Titanium nitride: Overview of the material and the emission Mössbauer spectroscopy results

1 Jul 2016, 15:00
20m

Speaker

Bingcui Qi (Univ. Iceland)

Description

Titanium nitride (TiN) belongs to the transition metal nitrides exhibiting metallic behavior in the visible and near-IR ranges, chemical stability, high melting temperature, and tunable optical properties. As an extremely hard material with high thermal and chemical stability, low electrical and thermal resistivity, TiN thin films have found many applications in the microelectronics industry. They have also been proposed as a promising alternative plasmonic material.

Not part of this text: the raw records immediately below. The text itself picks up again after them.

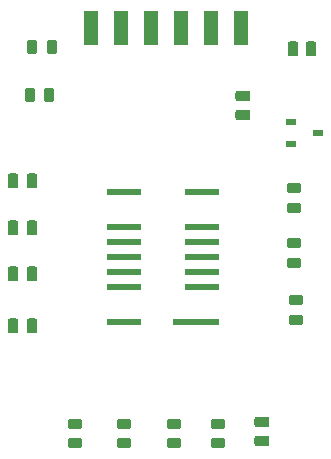
<source format=gbr>
G04 DipTrace 4.0.0.2*
G04 TopPaste.gbr*
%MOIN*%
G04 #@! TF.FileFunction,Paste,Top*
G04 #@! TF.Part,Single*
%AMOUTLINE2*
4,1,28,
0.00991,-0.024999,
-0.00991,-0.024999,
-0.012073,-0.024714,
-0.013967,-0.023929,
-0.015594,-0.022681,
-0.016842,-0.021054,
-0.017627,-0.019159,
-0.017912,-0.016997,
-0.017912,0.016997,
-0.017627,0.019159,
-0.016842,0.021054,
-0.015594,0.022681,
-0.013967,0.023929,
-0.012073,0.024714,
-0.00991,0.024999,
0.00991,0.024999,
0.012073,0.024714,
0.013967,0.023929,
0.015594,0.022681,
0.016842,0.021054,
0.017627,0.019159,
0.017912,0.016997,
0.017912,-0.016997,
0.017627,-0.019159,
0.016842,-0.021054,
0.015594,-0.022681,
0.013967,-0.023929,
0.012073,-0.024714,
0.00991,-0.024999,
0*%
%AMOUTLINE5*
4,1,28,
-0.00991,0.024999,
0.00991,0.024999,
0.012073,0.024714,
0.013967,0.023929,
0.015594,0.022681,
0.016842,0.021054,
0.017627,0.019159,
0.017912,0.016997,
0.017912,-0.016997,
0.017627,-0.019159,
0.016842,-0.021054,
0.015594,-0.022681,
0.013967,-0.023929,
0.012073,-0.024714,
0.00991,-0.024999,
-0.00991,-0.024999,
-0.012073,-0.024714,
-0.013967,-0.023929,
-0.015594,-0.022681,
-0.016842,-0.021054,
-0.017627,-0.019159,
-0.017912,-0.016997,
-0.017912,0.016997,
-0.017627,0.019159,
-0.016842,0.021054,
-0.015594,0.022681,
-0.013967,0.023929,
-0.012073,0.024714,
-0.00991,0.024999,
0*%
%AMOUTLINE8*
4,1,28,
0.024014,0.008533,
0.024015,-0.008531,
0.02377,-0.010388,
0.023104,-0.011998,
0.022043,-0.01338,
0.020661,-0.014441,
0.019051,-0.015108,
0.017194,-0.015352,
-0.017193,-0.015354,
-0.01905,-0.015109,
-0.020659,-0.014442,
-0.022042,-0.013382,
-0.023103,-0.012,
-0.023769,-0.01039,
-0.024014,-0.008533,
-0.024015,0.008531,
-0.02377,0.010388,
-0.023104,0.011998,
-0.022043,0.01338,
-0.020661,0.014441,
-0.019051,0.015108,
-0.017194,0.015352,
0.017193,0.015354,
0.01905,0.015109,
0.020659,0.014442,
0.022042,0.013382,
0.023103,0.012,
0.023769,0.01039,
0.024014,0.008533,
0*%
%AMOUTLINE11*
4,1,28,
-0.024014,-0.008533,
-0.024015,0.008531,
-0.02377,0.010388,
-0.023104,0.011998,
-0.022043,0.01338,
-0.020661,0.014441,
-0.019051,0.015108,
-0.017194,0.015352,
0.017193,0.015354,
0.01905,0.015109,
0.020659,0.014442,
0.022042,0.013382,
0.023103,0.012,
0.023769,0.01039,
0.024014,0.008533,
0.024015,-0.008531,
0.02377,-0.010388,
0.023104,-0.011998,
0.022043,-0.01338,
0.020661,-0.014441,
0.019051,-0.015108,
0.017194,-0.015352,
-0.017193,-0.015354,
-0.01905,-0.015109,
-0.020659,-0.014442,
-0.022042,-0.013382,
-0.023103,-0.012,
-0.023769,-0.01039,
-0.024014,-0.008533,
0*%
%AMOUTLINE14*
4,1,28,
0.008533,-0.024014,
-0.008532,-0.024014,
-0.010388,-0.02377,
-0.011998,-0.023103,
-0.01338,-0.022043,
-0.014441,-0.02066,
-0.015108,-0.019051,
-0.015352,-0.017194,
-0.015353,0.017193,
-0.015109,0.01905,
-0.014442,0.02066,
-0.013381,0.022042,
-0.011999,0.023103,
-0.010389,0.02377,
-0.008533,0.024014,
0.008532,0.024014,
0.010388,0.02377,
0.011998,0.023103,
0.01338,0.022043,
0.014441,0.02066,
0.015108,0.019051,
0.015352,0.017194,
0.015353,-0.017193,
0.015109,-0.01905,
0.014442,-0.02066,
0.013381,-0.022042,
0.011999,-0.023103,
0.010389,-0.02377,
0.008533,-0.024014,
0*%
%AMOUTLINE17*
4,1,28,
-0.008533,0.024014,
0.008532,0.024014,
0.010388,0.02377,
0.011998,0.023103,
0.01338,0.022043,
0.014441,0.02066,
0.015108,0.019051,
0.015352,0.017194,
0.015353,-0.017193,
0.015109,-0.01905,
0.014442,-0.02066,
0.013381,-0.022042,
0.011999,-0.023103,
0.010389,-0.02377,
0.008533,-0.024014,
-0.008532,-0.024014,
-0.010388,-0.02377,
-0.011998,-0.023103,
-0.01338,-0.022043,
-0.014441,-0.02066,
-0.015108,-0.019051,
-0.015352,-0.017194,
-0.015353,0.017193,
-0.015109,0.01905,
-0.014442,0.02066,
-0.013381,0.022042,
-0.011999,0.023103,
-0.010389,0.02377,
-0.008533,0.024014,
0*%
%AMOUTLINE20*
4,1,28,
-0.024998,-0.009911,
-0.024999,0.00991,
-0.024714,0.012072,
-0.023929,0.013967,
-0.022681,0.015594,
-0.021054,0.016842,
-0.019159,0.017627,
-0.016997,0.017912,
0.016997,0.017912,
0.019159,0.017628,
0.021053,0.016843,
0.02268,0.015594,
0.023929,0.013968,
0.024714,0.012073,
0.024998,0.009911,
0.024999,-0.00991,
0.024714,-0.012072,
0.023929,-0.013967,
0.022681,-0.015594,
0.021054,-0.016842,
0.019159,-0.017627,
0.016997,-0.017912,
-0.016997,-0.017912,
-0.019159,-0.017628,
-0.021053,-0.016843,
-0.02268,-0.015594,
-0.023929,-0.013968,
-0.024714,-0.012073,
-0.024998,-0.009911,
0*%
%AMOUTLINE23*
4,1,28,
0.024998,0.009911,
0.024999,-0.00991,
0.024714,-0.012072,
0.023929,-0.013967,
0.022681,-0.015594,
0.021054,-0.016842,
0.019159,-0.017627,
0.016997,-0.017912,
-0.016997,-0.017912,
-0.019159,-0.017628,
-0.021053,-0.016843,
-0.02268,-0.015594,
-0.023929,-0.013968,
-0.024714,-0.012073,
-0.024998,-0.009911,
-0.024999,0.00991,
-0.024714,0.012072,
-0.023929,0.013967,
-0.022681,0.015594,
-0.021054,0.016842,
-0.019159,0.017627,
-0.016997,0.017912,
0.016997,0.017912,
0.019159,0.017628,
0.021053,0.016843,
0.02268,0.015594,
0.023929,0.013968,
0.024714,0.012073,
0.024998,0.009911,
0*%
%ADD28R,0.037399X0.021651*%
%ADD30R,0.04606X0.11417*%
%ADD32R,0.118107X0.023619*%
%ADD34R,0.157477X0.023619*%
%ADD44OUTLINE2*%
%ADD47OUTLINE5*%
%ADD50OUTLINE8*%
%ADD53OUTLINE11*%
%ADD56OUTLINE14*%
%ADD59OUTLINE17*%
%ADD62OUTLINE20*%
%ADD65OUTLINE23*%
%FSLAX26Y26*%
G04*
G70*
G90*
G75*
G01*
G04 TopPaste*
%LPD*%
D44*
X636897Y1345700D3*
D47*
X573905D3*
D44*
X636897Y862701D3*
D47*
X573905Y862699D3*
D44*
X636897Y1037701D3*
D47*
X573905Y1037699D3*
D44*
X636897Y1191701D3*
D47*
X573905Y1191699D3*
D50*
X1508399Y1322968D3*
D53*
X1508402Y1256432D3*
D50*
X1508399Y1140968D3*
D53*
X1508403Y1074432D3*
X1256402Y472432D3*
D50*
X1256400Y538968D3*
D53*
X1109402Y472432D3*
D50*
X1109400Y538968D3*
D53*
X941401Y472432D3*
D50*
X941400Y538968D3*
D53*
X780401Y472432D3*
D50*
X780400Y538968D3*
D34*
X1184637Y877165D3*
D32*
X1204322Y993700D3*
Y1043700D3*
Y1093700D3*
Y1143700D3*
Y1193700D3*
Y1310235D3*
X944480D3*
Y1193700D3*
Y1143700D3*
Y1093700D3*
Y1043700D3*
Y993700D3*
Y877165D3*
D30*
X1331401Y1856700D3*
X1231401D3*
X1131401D3*
X1031401D3*
X931401D3*
X831401D3*
D28*
X1498125Y1544102D3*
Y1469298D3*
X1588676Y1506700D3*
D56*
X694669Y1632701D3*
D59*
X628133Y1632699D3*
D56*
X701669Y1793701D3*
D59*
X635133Y1793699D3*
D44*
X1567897Y1786700D3*
D47*
X1504905D3*
D62*
X1340401Y1566204D3*
D65*
X1340400Y1629196D3*
D62*
X1403401Y481204D3*
D65*
Y544196D3*
D53*
X1515401Y885432D3*
D50*
Y951968D3*
M02*

</source>
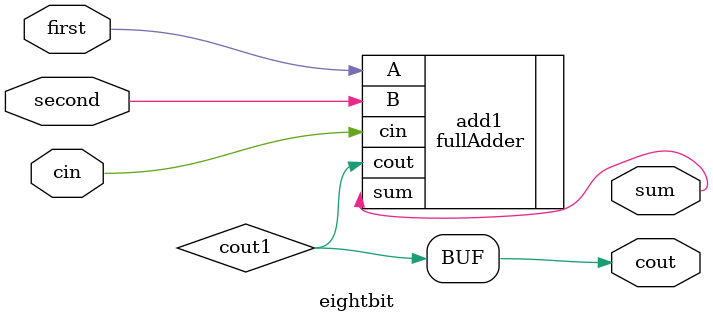
<source format=v>

`timescale 1ns/1ns

module eightbit( first, second, cin,  cout,  sum );

parameter n= 1;
input [n-1:0] first;
input [n-1:0]  second;
input cin;
output cout;
output [n-1:0]  sum;
genvar i;
wire [n-1:0] cout1;
  fullAdder add1(.A(first[0]),.B(second[0]),.cin(cin), .sum(sum[0]), .cout(cout1[0]));

generate
 
 
 for(i=1; i<n; i=i+1)
  begin
 
 fullAdder hh(.A(first[i]),.B(second[i]),.cin(cout1[i-1]), .sum(sum[i]), .cout(cout1[i]));
 end

 
endgenerate


assign cout= cout1[n-1];





endmodule
</source>
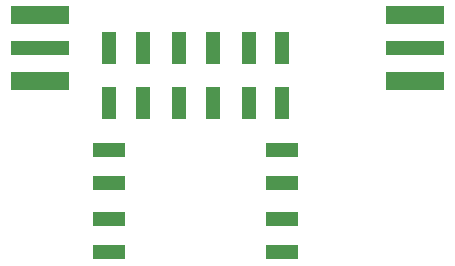
<source format=gbr>
%TF.GenerationSoftware,Altium Limited,Altium Designer,20.0.10 (225)*%
G04 Layer_Color=8421504*
%FSLAX26Y26*%
%MOIN*%
%TF.FileFunction,Paste,Top*%
%TF.Part,Single*%
G01*
G75*
%TA.AperFunction,SMDPad,CuDef*%
%ADD10R,0.106299X0.049213*%
%ADD11R,0.049213X0.106299*%
%ADD12R,0.196850X0.047244*%
%ADD13R,0.196850X0.062992*%
D10*
X2665000Y2330390D02*
D03*
Y2218185D02*
D03*
Y2100390D02*
D03*
Y1988185D02*
D03*
X2090000Y2100390D02*
D03*
Y1988185D02*
D03*
Y2330390D02*
D03*
Y2218185D02*
D03*
D11*
X2667205Y2669287D02*
D03*
X2555000D02*
D03*
X2667205Y2484287D02*
D03*
X2555000D02*
D03*
X2434705D02*
D03*
X2322500D02*
D03*
X2434705Y2669287D02*
D03*
X2322500D02*
D03*
X2202205Y2484287D02*
D03*
X2090000D02*
D03*
X2202205Y2669287D02*
D03*
X2090000D02*
D03*
D12*
X3107874D02*
D03*
X1860630D02*
D03*
D13*
X3107874Y2778343D02*
D03*
Y2560232D02*
D03*
X1860630D02*
D03*
Y2778343D02*
D03*
%TF.MD5,8c30aa7061fe5a70b5b7ce975ab6a2d7*%
M02*

</source>
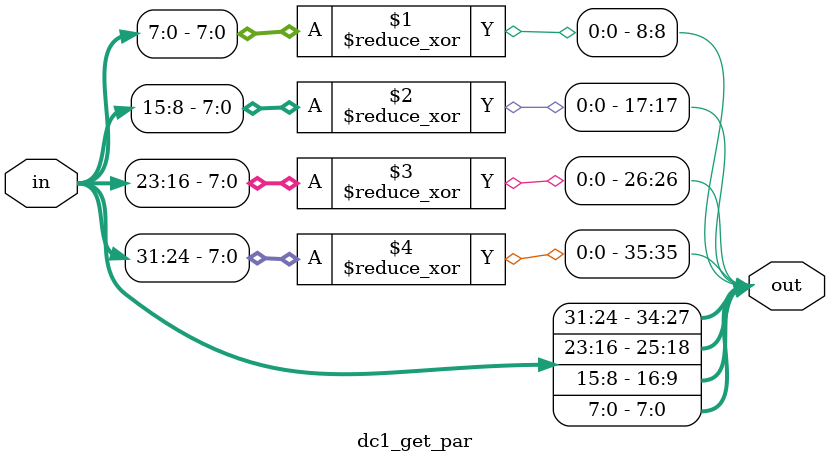
<source format=sv>
/*
Copyright 2022 Goran Dakov

Licensed under the Apache License, Version 2.0 (the "License");
you may not use this file except in compliance with the License.
You may obtain a copy of the License at

    http://www.apache.org/licenses/LICENSE-2.0

Unless required by applicable law or agreed to in writing, software
distributed under the License is distributed on an "AS IS" BASIS,
WITHOUT WARRANTIES OR CONDITIONS OF ANY KIND, either express or implied.
See the License for the specific language governing permissions and
limitations under the License.
*/

`include "struct.sv"
//verilator lint_off WIDTH
module hamingChk32(data,hasError,error);
  parameter WIDTH=38;
  input [WIDTH-1:0] data;
  output hasError;
  output [5:0] error;
 
  assign error[0]=^(data & {(WIDTH+1)/2{2'B01}});
  assign error[1]=^(data & {(WIDTH+3)/4{4'B0110}});
  assign error[2]=^(data & {(WIDTH+7)/8{8'B01111000}});
  assign error[3]=^(data & {(WIDTH+15)/16{16'h7f80}});
  assign error[4]=^(data & {(WIDTH+31)/32{32'h7fff_8000}});
  assign error[5]=^(data & {(WIDTH+63)/64{64'h7fff_ffff_8000_0000}});
  
  assign hasError=|error;
  
endmodule


module eccChk32(data,hasError,hardError);
  parameter WIDTH=39;
  input [WIDTH-1:0] data;
  output hasError;
  output hardError;

  wire [5:0] ecc;
  
  assign hardError=~^data & hasError;

  hamingChk32 #(WIDTH-1) ham_mod(data[WIDTH-2:0],hasError,ecc);
  
endmodule


module hamingGet32(data,dataH);
  parameter WIDTH=32;
  input [WIDTH-1:0] data;
  output reg [WIDTH+5:0] dataH;
  
  reg [WIDTH-1:0] errbits[5:0];
 
  always @*
    begin
      errbits[0]={(WIDTH+1)/2{2'B01}};
      errbits[1]={(WIDTH+3)/4{4'B0110}};
      errbits[2]={(WIDTH+7)/8{8'B01111000}};
      errbits[3]={(WIDTH+15)/16{16'h7f80}};
      errbits[4]={(WIDTH+31)/32{32'h7fff_8000}};
      errbits[5]={(WIDTH+63)/64{64'h7fff_ffff_8000_0000}};
      errbits[0][0]=1'b0;
      errbits[1][1]=1'b0;
      errbits[2][3]=1'b0;
      errbits[3][7]=1'b0;
      errbits[4][15]=1'b0;
      errbits[5][31]=1'b0;
      
      dataH={data[WIDTH-1:26],1'b0,data[25:11],1'b0,data[10:4],1'b0,data[3:1],1'b0,data[0],2'b0};
      dataH[0]=^(data&errbits[0]);
      dataH[1]=^(data&errbits[1]);
      dataH[3]=^(data&errbits[2]);
      dataH[7]=^(data&errbits[3]);
      dataH[15]=^(data&errbits[4]);
      dataH[31]=^(data&errbits[5]);
    end
  
endmodule

module EccGet32(data,dataH);
  parameter WIDTH=32;
  input [WIDTH-1:0] data;
  output [WIDTH+6:0] dataH;
  hamingGet32 #(WIDTH) ham_mod(data,dataH[WIDTH+5:0]);
  assign dataH[WIDTH+6]=^dataH[WIDTH+5:0];

endmodule


module dc1_strip_par(in,out);
  input [35:0] in;
  output [31:0] out;
  
  assign out={in[34:27],in[25:18],in[16:9],in[7:0]};
endmodule

module dc1_get_par(in,out);
  input [31:0] in;
  output [35:0] out;

  assign out={^in[31:24],in[31:24],^in[23:16],in[23:16],^in[15:8],in[15:8],^in[7:0],in[7:0]};
endmodule
//verilator lint_on WIDTH


</source>
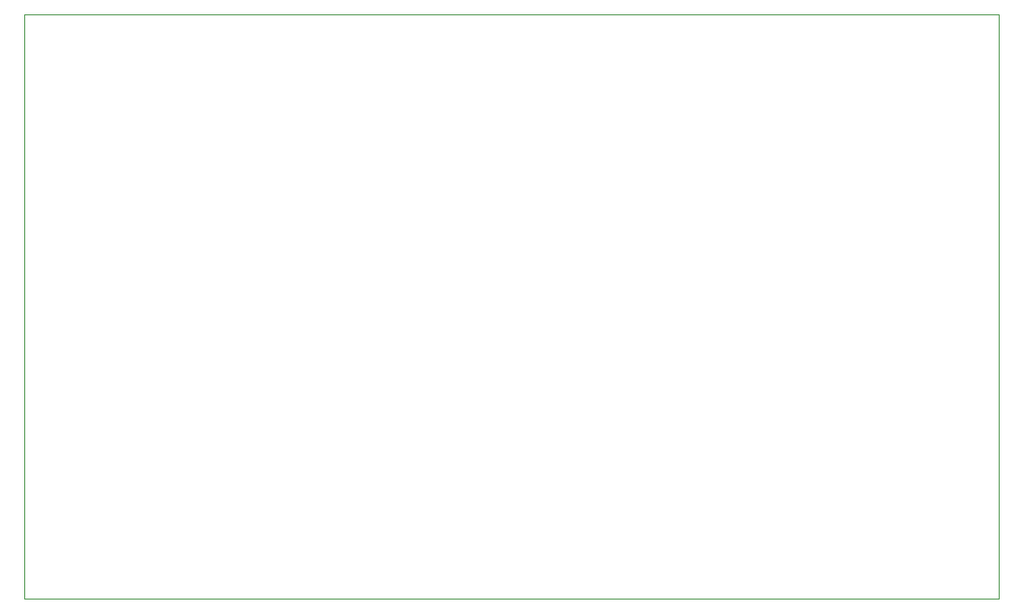
<source format=gbr>
G04*
G04 #@! TF.GenerationSoftware,Altium Limited,Altium Designer,25.4.2 (15)*
G04*
G04 Layer_Color=0*
%FSLAX44Y44*%
%MOMM*%
G71*
G04*
G04 #@! TF.SameCoordinates,D781D73C-FE54-440B-B5B4-6B714C508266*
G04*
G04*
G04 #@! TF.FilePolarity,Positive*
G04*
G01*
G75*
%ADD54C,0.0254*%
D54*
X1521968Y284226D02*
Y834226D01*
X2439548D01*
Y284226D01*
X1521968D01*
M02*

</source>
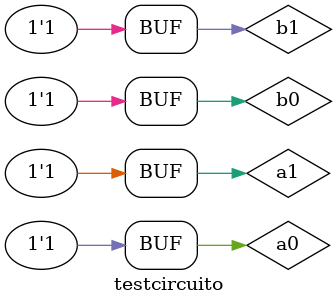
<source format=v>
module subcircuitoMeia (s0, s1, a, b);
 output s0, s1;
 input  a, b;
 
 and AND1 (s1, a, b);
 xor XOR1 (s0, a, b);
 
endmodule

module subcircuitoComp (s0, s1, a, b, c);
 output s0, s1;
 input  a, b, c;
 wire s2, s3, s4;
 
 subcircuitoMeia SUB1 (s2, s3, a, b);
 subcircuitoMeia SUB2 (s0, s4, c, s2);
 or OR1 (s1, s3, s4);
 
endmodule

module circuito (s0, s1, s2, s3, a1, a0, b1, b0);
 output s0, s1, s2, s3;
 input a1, a0, b1, b0;
 wire s4, s5, s6, s7, s8, s9;
 
 and AND1 (s4, a0, b0);
 and AND2 (s5, a0, b1);
 and AND3 (s6, a1, b0);
 and AND4 (s7, a1, b1);
 subcircuitoMeia SUBM1 (s0, s8, 0, s4);
 subcircuitoComp SUBC1 (s1, s9, s8, s5, s6);
 subcircuitoMeia SUBM2 (s2, s3, s9, s7); 

endmodule

module testcircuito;
 reg a1, a0, b1, b0;
 wire s0, s1, s2, s3;
 
 circuito CIRCUITO1 (s0, s1, s2, s3,a1, a0, b1, b0);
 
 initial begin
      $display("Exemplo 03 - Braulio Lima e Andrade - 380749");
      $display("Test Circuito da Soma");
      $display("\na1 a0 x b1 b0 = s3 s2 s1 s0");
      $monitor(" %b  %b x  %b  %b =  %b  %b  %b  %b", a1, a0, b1, b0, s3, s2, s1, s0);
	#1 a1=0; a0=0; b1=0; b0=0;
	#1 a1=0; a0=0; b1=0; b0=1;
	#1 a1=0; a0=0; b1=1; b0=0;
	#1 a1=0; a0=0; b1=1; b0=1;
	#1 a1=0; a0=1; b1=0; b0=0;
	#1 a1=0; a0=1; b1=0; b0=1;
	#1 a1=0; a0=1; b1=1; b0=0;
	#1 a1=0; a0=1; b1=1; b0=1;
	#1 a1=1; a0=0; b1=0; b0=0;
	#1 a1=1; a0=0; b1=0; b0=1;
	#1 a1=1; a0=0; b1=1; b0=0;
	#1 a1=1; a0=0; b1=1; b0=1;
	#1 a1=1; a0=1; b1=0; b0=0;
	#1 a1=1; a0=1; b1=0; b0=1;
	#1 a1=1; a0=1; b1=1; b0=0;
	#1 a1=1; a0=1; b1=1; b0=1;
	
  end
 
endmodule
</source>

TiN thin films can be synthesized by many different deposition methods. Magnetron sputtering has been proved to be a successful technique and promoted to an industrial scale for many years. Especially, the recent version of high-power impulse magnetron sputtering (HiPIMS) makes the growth of high density, metallic-like ultra-thin TiN at room temperature possible. Perfect TiN possesses face centered cubic structure. However, non-stoichiometry and possible structural defects may exist in the TiN thin films grown by magnetron sputtering. Recently, a unique static magnetic and dynamic electromagnetic behavior in TiN/C composites driven by defect engineering was reported.

In this presentation, we employed emission Mössbauer Spectroscopy (e-MS) following implantation of 57Mn to study TiN thin films prepared with magnetron sputtering. The high sensitivity of this technique makes it especially useful to correlate or elucidate the possible magnetic properties owing to the structural defects or non-stoichiometry of the as-grown TiN thin film.